Some of the current rhetoric, she said, is that if teachers could be made to try harder or care more, that would fix education.

“If you know any teachers, you know they couldn’t possibly try harder or … spend more of their time, or their money. That’s not what’s wrong in our system. There are other factors that are really inhibiting them from being successful and kids from being successful that go beyond effort. So it’s really trying to unroot what are those underlying factors and what can we do about it,” Rinehart said.

Another focus for Rinehart is going to be thinking about the ways that young men and students of color experience education in “fundamentally different ways in many of these rural communities.”

“So looking at things like our schools have been desegregated for decades and yet our honors tracks are still segregated by race. So what are we doing about that? Are we talking about that? What are the different factors that have led to that and how do we rewrite that for students of color?” she said.

“Or, I’ve seen in some of the schools that I’ve taught in, our young women don’t have the same opportunities as our young men do and so what are we doing about that? How are we talking about that? Are we unearthing the factors that are leading to that so that all students regardless of zip code, regardless of race, regardless of gender, can have the same opportunities,” Rinehart added.

There are other barriers keeping students from stepping into those opportunities, she said.

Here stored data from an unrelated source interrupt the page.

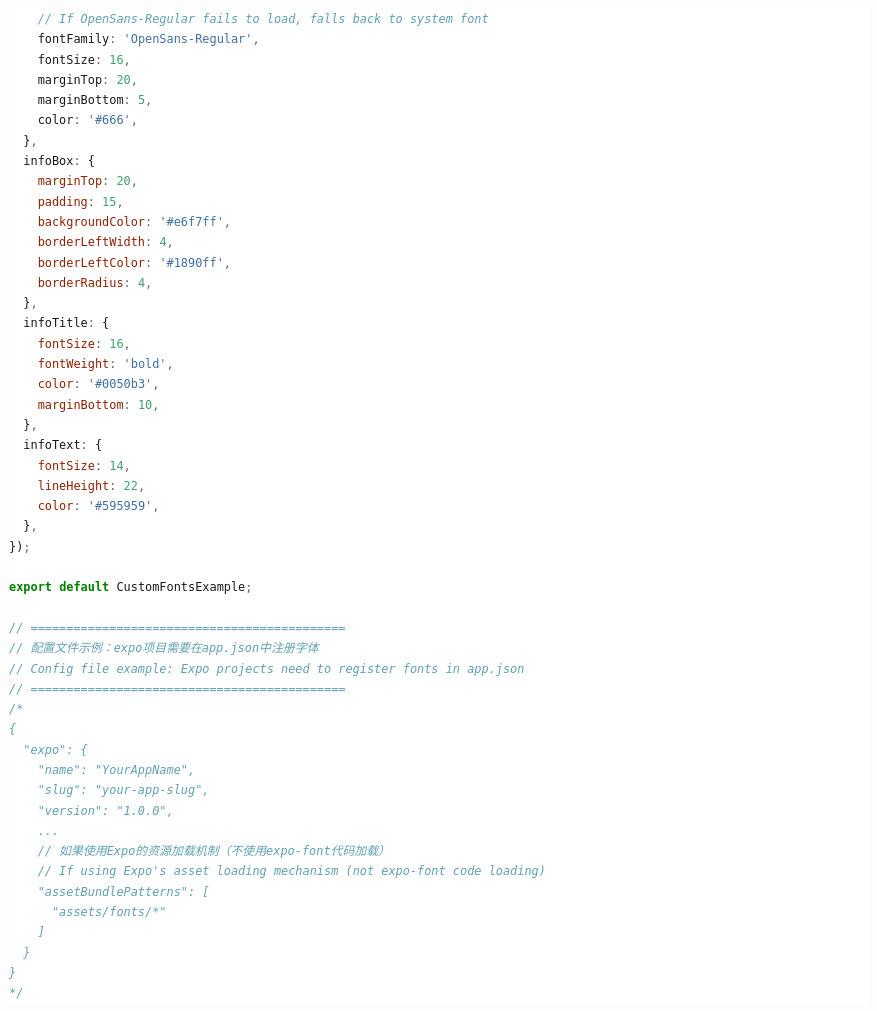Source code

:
   ```jsx
      // If OpenSans-Regular fails to load, falls back to system font
      fontFamily: 'OpenSans-Regular',
      fontSize: 16,
      marginTop: 20,
      marginBottom: 5,
      color: '#666',
    },
    infoBox: {
      marginTop: 20,
      padding: 15,
      backgroundColor: '#e6f7ff',
      borderLeftWidth: 4,
      borderLeftColor: '#1890ff',
      borderRadius: 4,
    },
    infoTitle: {
      fontSize: 16,
      fontWeight: 'bold',
      color: '#0050b3',
      marginBottom: 10,
    },
    infoText: {
      fontSize: 14,
      lineHeight: 22,
      color: '#595959',
    },
  });

  export default CustomFontsExample;

  // ============================================
  // 配置文件示例：expo项目需要在app.json中注册字体
  // Config file example: Expo projects need to register fonts in app.json
  // ============================================
  /*
  {
    "expo": {
      "name": "YourAppName",
      "slug": "your-app-slug",
      "version": "1.0.0",
      ...
      // 如果使用Expo的资源加载机制（不使用expo-font代码加载）
      // If using Expo's asset loading mechanism (not expo-font code loading)
      "assetBundlePatterns": [
        "assets/fonts/*"
      ]
    }
  }
  */
  ```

“We think these opportunities are available to all, but in what ways have we sent implicit and explicit messages about who these opportunities are really for, or how do our expectations of what groups is capable of, what of what levels of success? How do those become self-fulfilling, so I’m also really interested in that work,” Rinehart said.

“A lot of this is unconscious bias. We don’t even know that we’re doing those things and so I really feel like Harvard’s a national leader in that kind of work, as well. If we really want to transform our system, we have to look at our own beliefs and the ways that our beliefs might be perpetuating some of these inequities even though we don’t want them to,” she added.

Rinehart said she and her husband plan to keep their home in Fort Davis, but she doesn’t know what her position post-Harvard will look like or what organization she’ll end up with.

“But I want to be doing the work of transforming West Texas, the schools from within rural West Texas, so I also feel like going to Harvard will connect me with other opportunities that I may not even know about right now. But it also allow me to create a new opportunity that might not exist for doing this kind of transformative work across rural communities,” she said.

“Our heart is here and this is our goal to come back and bring what we learned at Harvard to transform education here. I have no idea what title, or what role that will be but that’s my goal. In so many ways, I’m a product of these districts. I’m a product of teaching in these schools. I’m a product of serving in the service center, so I bring that expertise with me to Harvard and I really want it to be this reciprocal relationship of I’m representing them at Harvard, but also bringing that knowledge and expertise back for us to the difficult work here of trying to transform our practice,” Rinehart added. 

This will be the 10th cohort of this program of 25 people. Within a week of being accepted to the program, she said she was put into different online networks with her cohort members.

“That’s another really incredible part of this work is that you’re connected with all kinds of other leaders trying to do similar work across the United States, but also in other contexts so I’ve also met people across the U.S. who are interested in rural or also interested in mathematics transformation and similar topics that I’m interested in,” Rinehart said.